The provision was adopted in an attempt to stave off the rapid decline
of turtle population due to drowning caused by shrimp netting. In arriving at its decision, the WTO
rejected the U.S. argument that under Article XX(b) laws protecting “human,
animal or plant life and health” were permitted as long as they applied to all
producers, stating, “…It was not our task to review generally the desirability
or necessity of the environmental objectives of the U.S. policy on sea turtle
conservation. In our opinion, Members
are free to set their own environmental objectives. However, they are bound to implement these objectives in such a
way that is consistent with their WTO obligation, not depriving the WTO
Agreement of its object and purpose.”
Thus establishing the primacy of trade over environmental and other
objectives.
Similar
cases involving challenges to environmental, safety and labor standards have
suffered the same fate.

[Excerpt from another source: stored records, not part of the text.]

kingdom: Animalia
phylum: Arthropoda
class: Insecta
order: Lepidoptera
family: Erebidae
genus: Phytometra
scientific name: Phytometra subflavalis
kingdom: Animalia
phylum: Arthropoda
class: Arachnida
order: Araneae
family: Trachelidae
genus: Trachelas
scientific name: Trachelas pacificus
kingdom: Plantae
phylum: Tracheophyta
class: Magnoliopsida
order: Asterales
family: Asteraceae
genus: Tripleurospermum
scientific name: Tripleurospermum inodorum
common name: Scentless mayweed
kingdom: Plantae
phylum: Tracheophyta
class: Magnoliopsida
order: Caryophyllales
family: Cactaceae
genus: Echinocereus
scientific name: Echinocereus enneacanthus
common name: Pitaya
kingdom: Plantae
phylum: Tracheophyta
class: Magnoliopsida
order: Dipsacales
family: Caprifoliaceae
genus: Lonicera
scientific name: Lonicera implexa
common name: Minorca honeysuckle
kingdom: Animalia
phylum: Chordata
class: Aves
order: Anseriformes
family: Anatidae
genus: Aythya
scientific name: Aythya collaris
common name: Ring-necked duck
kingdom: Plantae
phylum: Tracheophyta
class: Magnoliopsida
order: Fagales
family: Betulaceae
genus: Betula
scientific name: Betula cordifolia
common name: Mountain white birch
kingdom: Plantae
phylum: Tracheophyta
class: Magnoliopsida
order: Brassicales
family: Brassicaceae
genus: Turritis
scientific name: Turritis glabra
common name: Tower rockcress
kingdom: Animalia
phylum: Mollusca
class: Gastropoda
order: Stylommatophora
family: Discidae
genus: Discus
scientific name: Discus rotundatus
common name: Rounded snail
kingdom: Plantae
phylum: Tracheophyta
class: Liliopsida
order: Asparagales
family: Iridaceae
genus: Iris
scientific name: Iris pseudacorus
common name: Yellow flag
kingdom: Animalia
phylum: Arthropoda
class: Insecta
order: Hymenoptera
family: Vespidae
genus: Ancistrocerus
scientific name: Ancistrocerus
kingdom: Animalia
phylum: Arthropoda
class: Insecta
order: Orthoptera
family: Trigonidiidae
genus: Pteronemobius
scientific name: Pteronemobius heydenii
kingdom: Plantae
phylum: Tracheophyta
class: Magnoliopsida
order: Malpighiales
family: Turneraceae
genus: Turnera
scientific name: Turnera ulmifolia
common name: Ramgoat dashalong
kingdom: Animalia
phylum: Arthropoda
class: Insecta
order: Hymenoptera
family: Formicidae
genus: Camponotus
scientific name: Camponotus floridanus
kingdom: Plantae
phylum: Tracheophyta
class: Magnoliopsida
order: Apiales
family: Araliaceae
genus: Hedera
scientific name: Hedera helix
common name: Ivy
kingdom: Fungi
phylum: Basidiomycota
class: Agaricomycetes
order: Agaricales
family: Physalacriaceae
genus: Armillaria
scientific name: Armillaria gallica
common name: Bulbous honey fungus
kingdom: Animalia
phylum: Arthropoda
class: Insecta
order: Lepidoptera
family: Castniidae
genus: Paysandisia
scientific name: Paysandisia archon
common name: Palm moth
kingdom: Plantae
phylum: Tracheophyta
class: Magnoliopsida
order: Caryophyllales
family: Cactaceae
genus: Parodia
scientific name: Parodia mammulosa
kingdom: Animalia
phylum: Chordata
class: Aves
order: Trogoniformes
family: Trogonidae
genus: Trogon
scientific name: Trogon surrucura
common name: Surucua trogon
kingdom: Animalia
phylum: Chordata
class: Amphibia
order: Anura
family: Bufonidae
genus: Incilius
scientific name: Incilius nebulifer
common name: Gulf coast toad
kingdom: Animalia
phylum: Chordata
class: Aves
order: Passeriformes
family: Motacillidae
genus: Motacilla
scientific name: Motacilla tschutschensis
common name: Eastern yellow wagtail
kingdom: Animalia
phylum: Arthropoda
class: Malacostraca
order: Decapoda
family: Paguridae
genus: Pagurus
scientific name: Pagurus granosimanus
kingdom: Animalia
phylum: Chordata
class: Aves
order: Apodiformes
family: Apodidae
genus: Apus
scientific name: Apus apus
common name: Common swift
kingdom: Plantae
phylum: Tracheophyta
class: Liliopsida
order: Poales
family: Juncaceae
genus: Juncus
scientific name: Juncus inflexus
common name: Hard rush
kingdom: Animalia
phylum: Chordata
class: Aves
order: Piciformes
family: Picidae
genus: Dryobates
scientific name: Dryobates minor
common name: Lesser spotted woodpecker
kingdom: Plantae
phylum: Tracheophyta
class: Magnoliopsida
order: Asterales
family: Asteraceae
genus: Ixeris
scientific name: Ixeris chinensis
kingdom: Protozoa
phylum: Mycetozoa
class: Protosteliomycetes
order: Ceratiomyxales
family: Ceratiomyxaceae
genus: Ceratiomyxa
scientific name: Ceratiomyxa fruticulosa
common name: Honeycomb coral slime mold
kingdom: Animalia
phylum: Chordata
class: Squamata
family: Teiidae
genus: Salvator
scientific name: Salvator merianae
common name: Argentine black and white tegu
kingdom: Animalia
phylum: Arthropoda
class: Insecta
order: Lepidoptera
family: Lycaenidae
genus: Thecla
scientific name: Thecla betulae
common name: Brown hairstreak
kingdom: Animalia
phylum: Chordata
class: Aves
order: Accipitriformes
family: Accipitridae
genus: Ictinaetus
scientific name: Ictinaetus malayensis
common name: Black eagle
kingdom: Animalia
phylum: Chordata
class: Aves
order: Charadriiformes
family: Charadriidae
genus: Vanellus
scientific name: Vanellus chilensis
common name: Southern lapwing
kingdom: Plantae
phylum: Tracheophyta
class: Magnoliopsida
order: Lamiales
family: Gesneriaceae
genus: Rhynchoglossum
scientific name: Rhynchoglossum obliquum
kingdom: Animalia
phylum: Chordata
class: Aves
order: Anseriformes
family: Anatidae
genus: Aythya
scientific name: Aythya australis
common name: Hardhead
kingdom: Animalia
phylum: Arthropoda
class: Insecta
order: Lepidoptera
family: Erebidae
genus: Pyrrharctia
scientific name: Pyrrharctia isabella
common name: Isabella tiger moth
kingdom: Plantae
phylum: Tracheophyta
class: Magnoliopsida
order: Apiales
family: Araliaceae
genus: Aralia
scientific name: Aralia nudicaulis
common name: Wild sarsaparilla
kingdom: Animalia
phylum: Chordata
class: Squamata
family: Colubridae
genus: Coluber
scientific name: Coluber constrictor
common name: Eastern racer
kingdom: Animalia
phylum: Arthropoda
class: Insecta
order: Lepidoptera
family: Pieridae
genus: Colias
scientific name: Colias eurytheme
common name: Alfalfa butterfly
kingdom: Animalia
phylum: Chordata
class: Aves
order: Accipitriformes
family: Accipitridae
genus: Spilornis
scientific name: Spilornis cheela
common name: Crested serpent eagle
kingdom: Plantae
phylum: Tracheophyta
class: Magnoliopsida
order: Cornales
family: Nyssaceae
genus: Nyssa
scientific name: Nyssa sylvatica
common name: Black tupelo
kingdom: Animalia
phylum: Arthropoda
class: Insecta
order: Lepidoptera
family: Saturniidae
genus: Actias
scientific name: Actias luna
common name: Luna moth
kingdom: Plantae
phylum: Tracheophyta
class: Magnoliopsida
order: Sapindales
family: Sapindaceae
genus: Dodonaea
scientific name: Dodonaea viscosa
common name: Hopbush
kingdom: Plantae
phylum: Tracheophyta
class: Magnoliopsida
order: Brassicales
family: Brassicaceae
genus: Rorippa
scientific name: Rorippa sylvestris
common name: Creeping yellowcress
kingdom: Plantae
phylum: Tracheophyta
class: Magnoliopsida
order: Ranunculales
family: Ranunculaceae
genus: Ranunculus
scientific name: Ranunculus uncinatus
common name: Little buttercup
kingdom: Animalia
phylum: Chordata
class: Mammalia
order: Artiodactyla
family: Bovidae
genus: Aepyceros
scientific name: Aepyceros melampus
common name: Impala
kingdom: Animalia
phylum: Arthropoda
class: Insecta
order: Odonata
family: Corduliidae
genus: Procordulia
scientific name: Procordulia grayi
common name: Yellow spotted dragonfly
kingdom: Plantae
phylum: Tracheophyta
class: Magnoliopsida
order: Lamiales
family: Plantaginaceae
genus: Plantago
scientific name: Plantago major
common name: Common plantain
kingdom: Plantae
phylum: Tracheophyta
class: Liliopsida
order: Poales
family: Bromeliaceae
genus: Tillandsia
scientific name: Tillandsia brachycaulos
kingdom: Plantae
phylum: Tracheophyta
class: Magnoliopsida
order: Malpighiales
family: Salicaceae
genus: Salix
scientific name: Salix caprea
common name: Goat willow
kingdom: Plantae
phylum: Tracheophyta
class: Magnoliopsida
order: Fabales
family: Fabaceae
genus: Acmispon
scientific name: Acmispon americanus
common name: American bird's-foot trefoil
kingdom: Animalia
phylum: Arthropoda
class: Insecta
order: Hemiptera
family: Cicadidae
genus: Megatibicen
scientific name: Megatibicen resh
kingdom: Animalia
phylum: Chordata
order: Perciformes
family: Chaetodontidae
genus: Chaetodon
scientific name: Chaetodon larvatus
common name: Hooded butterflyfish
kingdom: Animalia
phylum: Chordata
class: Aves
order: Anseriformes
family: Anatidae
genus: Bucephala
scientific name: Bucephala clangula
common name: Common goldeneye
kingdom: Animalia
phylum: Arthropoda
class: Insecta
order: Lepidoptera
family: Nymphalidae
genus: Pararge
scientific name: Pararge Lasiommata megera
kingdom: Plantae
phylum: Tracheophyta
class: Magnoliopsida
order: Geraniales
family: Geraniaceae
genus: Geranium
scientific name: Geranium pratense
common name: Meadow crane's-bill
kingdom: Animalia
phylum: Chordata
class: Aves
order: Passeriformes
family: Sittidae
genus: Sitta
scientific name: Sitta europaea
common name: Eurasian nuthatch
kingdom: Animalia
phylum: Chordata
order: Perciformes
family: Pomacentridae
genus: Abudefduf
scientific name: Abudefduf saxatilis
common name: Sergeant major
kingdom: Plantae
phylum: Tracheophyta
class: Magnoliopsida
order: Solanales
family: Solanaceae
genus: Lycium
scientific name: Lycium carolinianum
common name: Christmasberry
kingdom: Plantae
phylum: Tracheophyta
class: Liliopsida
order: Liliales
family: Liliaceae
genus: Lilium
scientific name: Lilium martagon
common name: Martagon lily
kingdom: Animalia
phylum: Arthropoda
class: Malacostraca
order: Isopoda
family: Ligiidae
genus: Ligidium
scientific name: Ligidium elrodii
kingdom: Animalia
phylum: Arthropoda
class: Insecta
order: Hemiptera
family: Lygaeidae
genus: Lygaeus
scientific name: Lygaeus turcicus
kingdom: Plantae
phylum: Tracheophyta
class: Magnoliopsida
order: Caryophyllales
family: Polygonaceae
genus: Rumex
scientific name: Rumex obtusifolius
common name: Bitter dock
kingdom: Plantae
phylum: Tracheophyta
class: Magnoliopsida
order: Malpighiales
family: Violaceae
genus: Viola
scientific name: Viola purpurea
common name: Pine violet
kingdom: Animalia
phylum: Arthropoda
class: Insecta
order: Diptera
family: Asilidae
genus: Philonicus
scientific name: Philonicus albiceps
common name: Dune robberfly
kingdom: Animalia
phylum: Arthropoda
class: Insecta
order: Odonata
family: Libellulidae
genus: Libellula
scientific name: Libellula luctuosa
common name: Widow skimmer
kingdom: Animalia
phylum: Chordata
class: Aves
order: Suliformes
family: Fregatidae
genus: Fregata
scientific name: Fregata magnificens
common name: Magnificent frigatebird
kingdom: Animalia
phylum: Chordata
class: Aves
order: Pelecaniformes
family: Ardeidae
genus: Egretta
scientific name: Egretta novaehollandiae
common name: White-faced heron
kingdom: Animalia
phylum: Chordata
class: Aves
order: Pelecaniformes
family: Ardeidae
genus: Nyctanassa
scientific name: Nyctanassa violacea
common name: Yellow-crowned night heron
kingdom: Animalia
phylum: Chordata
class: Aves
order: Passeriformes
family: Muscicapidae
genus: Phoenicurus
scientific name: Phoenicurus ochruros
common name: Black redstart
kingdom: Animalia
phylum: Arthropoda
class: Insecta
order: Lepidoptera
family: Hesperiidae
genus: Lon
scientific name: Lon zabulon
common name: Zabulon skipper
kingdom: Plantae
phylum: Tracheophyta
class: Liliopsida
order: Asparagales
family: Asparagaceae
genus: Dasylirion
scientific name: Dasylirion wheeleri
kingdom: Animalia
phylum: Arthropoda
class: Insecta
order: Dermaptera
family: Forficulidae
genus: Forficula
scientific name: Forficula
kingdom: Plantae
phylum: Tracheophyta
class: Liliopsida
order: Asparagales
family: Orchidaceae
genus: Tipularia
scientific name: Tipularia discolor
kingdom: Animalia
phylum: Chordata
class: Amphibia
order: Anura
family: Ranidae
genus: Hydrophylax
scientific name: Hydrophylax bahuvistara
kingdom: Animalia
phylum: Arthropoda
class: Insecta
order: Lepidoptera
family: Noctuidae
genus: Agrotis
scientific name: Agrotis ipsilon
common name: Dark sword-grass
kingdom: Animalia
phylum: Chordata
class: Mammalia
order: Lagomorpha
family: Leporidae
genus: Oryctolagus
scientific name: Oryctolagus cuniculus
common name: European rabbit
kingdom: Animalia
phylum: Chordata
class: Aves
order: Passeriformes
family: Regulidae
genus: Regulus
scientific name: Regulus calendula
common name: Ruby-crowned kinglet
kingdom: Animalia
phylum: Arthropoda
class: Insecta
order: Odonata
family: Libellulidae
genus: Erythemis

This has
occurred despite the language in the preamble of the agreement establishing the
WTO which, while promoting international trade, states that “….economic endeavour
should be conducted with a view to raising standards of living, ensuring full
employment and a large and steadily growing volume of real income and effective
demand, and expanding the production of trade in goods and services while
allowing for the optimal use of the
world’s resources in accordance with the objective of sustainable development,
seeking both to protect and preserve the environment ….”
Obviously
more than language is needed and, in our next article we will consider some
remedies that may stave off a race to the bottom.